#### To-do item:
Copy down every line of the entries below word for word, keeping the original spelling, punctuation, and line breaks.
--- Provided information Enclosed Below ---
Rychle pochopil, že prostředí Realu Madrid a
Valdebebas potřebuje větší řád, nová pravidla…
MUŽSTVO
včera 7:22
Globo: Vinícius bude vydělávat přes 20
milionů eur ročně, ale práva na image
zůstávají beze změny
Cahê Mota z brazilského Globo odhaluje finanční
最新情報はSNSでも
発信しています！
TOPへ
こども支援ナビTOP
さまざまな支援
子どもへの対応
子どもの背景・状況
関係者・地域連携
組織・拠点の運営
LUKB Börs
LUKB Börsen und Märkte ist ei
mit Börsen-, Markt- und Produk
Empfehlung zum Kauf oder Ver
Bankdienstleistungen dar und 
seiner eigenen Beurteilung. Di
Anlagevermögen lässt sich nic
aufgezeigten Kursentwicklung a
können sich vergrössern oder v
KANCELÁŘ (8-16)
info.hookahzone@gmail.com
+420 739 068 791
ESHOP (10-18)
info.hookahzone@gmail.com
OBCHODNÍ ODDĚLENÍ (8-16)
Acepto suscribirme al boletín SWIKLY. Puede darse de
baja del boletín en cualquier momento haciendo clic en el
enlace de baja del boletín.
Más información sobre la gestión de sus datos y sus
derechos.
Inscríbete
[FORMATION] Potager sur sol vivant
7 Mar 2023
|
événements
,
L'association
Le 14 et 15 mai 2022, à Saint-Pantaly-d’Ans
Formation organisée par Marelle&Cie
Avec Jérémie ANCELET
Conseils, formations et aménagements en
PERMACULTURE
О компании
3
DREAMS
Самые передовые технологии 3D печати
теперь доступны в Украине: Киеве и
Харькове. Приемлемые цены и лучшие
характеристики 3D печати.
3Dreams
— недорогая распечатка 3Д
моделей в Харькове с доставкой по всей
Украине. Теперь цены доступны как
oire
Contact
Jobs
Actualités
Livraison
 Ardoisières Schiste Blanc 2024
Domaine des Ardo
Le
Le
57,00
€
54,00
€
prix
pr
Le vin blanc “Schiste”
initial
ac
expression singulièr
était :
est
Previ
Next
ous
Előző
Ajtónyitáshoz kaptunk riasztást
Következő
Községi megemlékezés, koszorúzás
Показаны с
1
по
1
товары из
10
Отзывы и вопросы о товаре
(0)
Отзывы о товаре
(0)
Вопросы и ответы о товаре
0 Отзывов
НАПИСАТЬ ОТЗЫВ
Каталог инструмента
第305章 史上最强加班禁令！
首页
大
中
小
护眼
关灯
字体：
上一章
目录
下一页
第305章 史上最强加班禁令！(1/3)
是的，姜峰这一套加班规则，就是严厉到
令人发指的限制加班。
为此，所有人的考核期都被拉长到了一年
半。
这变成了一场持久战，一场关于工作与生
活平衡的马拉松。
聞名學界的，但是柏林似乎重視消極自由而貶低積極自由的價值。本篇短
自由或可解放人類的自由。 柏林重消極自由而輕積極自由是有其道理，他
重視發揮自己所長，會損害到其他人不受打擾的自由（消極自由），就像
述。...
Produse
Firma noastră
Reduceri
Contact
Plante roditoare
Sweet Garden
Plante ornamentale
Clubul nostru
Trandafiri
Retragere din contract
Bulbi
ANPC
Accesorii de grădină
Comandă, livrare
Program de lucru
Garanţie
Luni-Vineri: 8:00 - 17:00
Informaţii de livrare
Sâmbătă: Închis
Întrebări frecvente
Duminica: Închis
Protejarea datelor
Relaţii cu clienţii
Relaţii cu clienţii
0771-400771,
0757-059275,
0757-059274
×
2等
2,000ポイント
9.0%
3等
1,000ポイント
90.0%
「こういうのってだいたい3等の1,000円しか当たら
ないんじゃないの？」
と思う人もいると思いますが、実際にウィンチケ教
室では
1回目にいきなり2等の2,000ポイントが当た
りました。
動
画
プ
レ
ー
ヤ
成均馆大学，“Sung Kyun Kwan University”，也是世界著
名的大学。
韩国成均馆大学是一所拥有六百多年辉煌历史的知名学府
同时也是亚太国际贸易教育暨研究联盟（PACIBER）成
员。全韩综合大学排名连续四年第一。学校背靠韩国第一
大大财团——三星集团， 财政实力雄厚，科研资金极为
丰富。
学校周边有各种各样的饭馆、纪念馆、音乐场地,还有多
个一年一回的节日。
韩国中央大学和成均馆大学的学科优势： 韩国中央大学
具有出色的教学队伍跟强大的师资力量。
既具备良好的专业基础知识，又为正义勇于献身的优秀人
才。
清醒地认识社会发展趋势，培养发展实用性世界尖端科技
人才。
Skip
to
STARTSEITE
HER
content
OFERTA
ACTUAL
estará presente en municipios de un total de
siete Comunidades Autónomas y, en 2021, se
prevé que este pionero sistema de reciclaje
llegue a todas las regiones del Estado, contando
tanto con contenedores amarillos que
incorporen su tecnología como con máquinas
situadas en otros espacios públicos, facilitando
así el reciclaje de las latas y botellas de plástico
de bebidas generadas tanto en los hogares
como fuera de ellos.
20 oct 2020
--- End of Enclosed Provided information ---
#### Your response:
Rychle pochopil, že prostředí Realu Madrid a
Valdebebas potřebuje větší řád, nová pravidla…
MUŽSTVO
včera 7:22
Globo: Vinícius bude vydělávat přes 20
milionů eur ročně, ale práva na image
zůstávají beze změny
Cahê Mota z brazilského Globo odhaluje finanční
最新情報はSNSでも
発信しています！
TOPへ
こども支援ナビTOP
さまざまな支援
子どもへの対応
子どもの背景・状況
関係者・地域連携
組織・拠点の運営
LUKB Börs
LUKB Börsen und Märkte ist ei
mit Börsen-, Markt- und Produk
Empfehlung zum Kauf oder Ver
Bankdienstleistungen dar und 
seiner eigenen Beurteilung. Di
Anlagevermögen lässt sich nic
aufgezeigten Kursentwicklung a
können sich vergrössern oder v
KANCELÁŘ (8-16)
info.hookahzone@gmail.com
+420 739 068 791
ESHOP (10-18)
info.hookahzone@gmail.com
OBCHODNÍ ODDĚLENÍ (8-16)
Acepto suscribirme al boletín SWIKLY. Puede darse de
baja del boletín en cualquier momento haciendo clic en el
enlace de baja del boletín.
Más información sobre la gestión de sus datos y sus
derechos.
Inscríbete
[FORMATION] Potager sur sol vivant
7 Mar 2023
|
événements
,
L'association
Le 14 et 15 mai 2022, à Saint-Pantaly-d’Ans
Formation organisée par Marelle&Cie
Avec Jérémie ANCELET
Conseils, formations et aménagements en
PERMACULTURE
О компании
3
DREAMS
Самые передовые технологии 3D печати
теперь доступны в Украине: Киеве и
Харькове. Приемлемые цены и лучшие
характеристики 3D печати.
3Dreams
— недорогая распечатка 3Д
моделей в Харькове с доставкой по всей
Украине. Теперь цены доступны как
oire
Contact
Jobs
Actualités
Livraison
 Ardoisières Schiste Blanc 2024
Domaine des Ardo
Le
Le
57,00
€
54,00
€
prix
pr
Le vin blanc “Schiste”
initial
ac
expression singulièr
était :
est
Previ
Next
ous
Előző
Ajtónyitáshoz kaptunk riasztást
Következő
Községi megemlékezés, koszorúzás
Показаны с
1
по
1
товары из
10
Отзывы и вопросы о товаре
(0)
Отзывы о товаре
(0)
Вопросы и ответы о товаре
0 Отзывов
НАПИСАТЬ ОТЗЫВ
Каталог инструмента
第305章 史上最强加班禁令！
首页
大
中
小
护眼
关灯
字体：
上一章
目录
下一页
第305章 史上最强加班禁令！(1/3)
是的，姜峰这一套加班规则，就是严厉到
令人发指的限制加班。
为此，所有人的考核期都被拉长到了一年
半。
这变成了一场持久战，一场关于工作与生
活平衡的马拉松。
聞名學界的，但是柏林似乎重視消極自由而貶低積極自由的價值。本篇短
自由或可解放人類的自由。 柏林重消極自由而輕積極自由是有其道理，他
重視發揮自己所長，會損害到其他人不受打擾的自由（消極自由），就像
述。...
Produse
Firma noastră
Reduceri
Contact
Plante roditoare
Sweet Garden
Plante ornamentale
Clubul nostru
Trandafiri
Retragere din contract
Bulbi
ANPC
Accesorii de grădină
Comandă, livrare
Program de lucru
Garanţie
Luni-Vineri: 8:00 - 17:00
Informaţii de livrare
Sâmbătă: Închis
Întrebări frecvente
Duminica: Închis
Protejarea datelor
Relaţii cu clienţii
Relaţii cu clienţii
0771-400771,
0757-059275,
0757-059274
×
2等
2,000ポイント
9.0%
3等
1,000ポイント
90.0%
「こういうのってだいたい3等の1,000円しか当たら
ないんじゃないの？」
と思う人もいると思いますが、実際にウィンチケ教
室では
1回目にいきなり2等の2,000ポイントが当た
りました。
動
画
プ
レ
ー
ヤ
成均馆大学，“Sung Kyun Kwan University”，也是世界著
名的大学。
韩国成均馆大学是一所拥有六百多年辉煌历史的知名学府
同时也是亚太国际贸易教育暨研究联盟（PACIBER）成
员。全韩综合大学排名连续四年第一。学校背靠韩国第一
大大财团——三星集团， 财政实力雄厚，科研资金极为
丰富。
学校周边有各种各样的饭馆、纪念馆、音乐场地,还有多
个一年一回的节日。
韩国中央大学和成均馆大学的学科优势： 韩国中央大学
具有出色的教学队伍跟强大的师资力量。
既具备良好的专业基础知识，又为正义勇于献身的优秀人
才。
清醒地认识社会发展趋势，培养发展实用性世界尖端科技
人才。
Skip
to
STARTSEITE
HER
content
OFERTA
ACTUAL
estará presente en municipios de un total de
siete Comunidades Autónomas y, en 2021, se
prevé que este pionero sistema de reciclaje
llegue a todas las regiones del Estado, contando
tanto con contenedores amarillos que
incorporen su tecnología como con máquinas
situadas en otros espacios públicos, facilitando
así el reciclaje de las latas y botellas de plástico
de bebidas generadas tanto en los hogares
como fuera de ellos.
20 oct 2020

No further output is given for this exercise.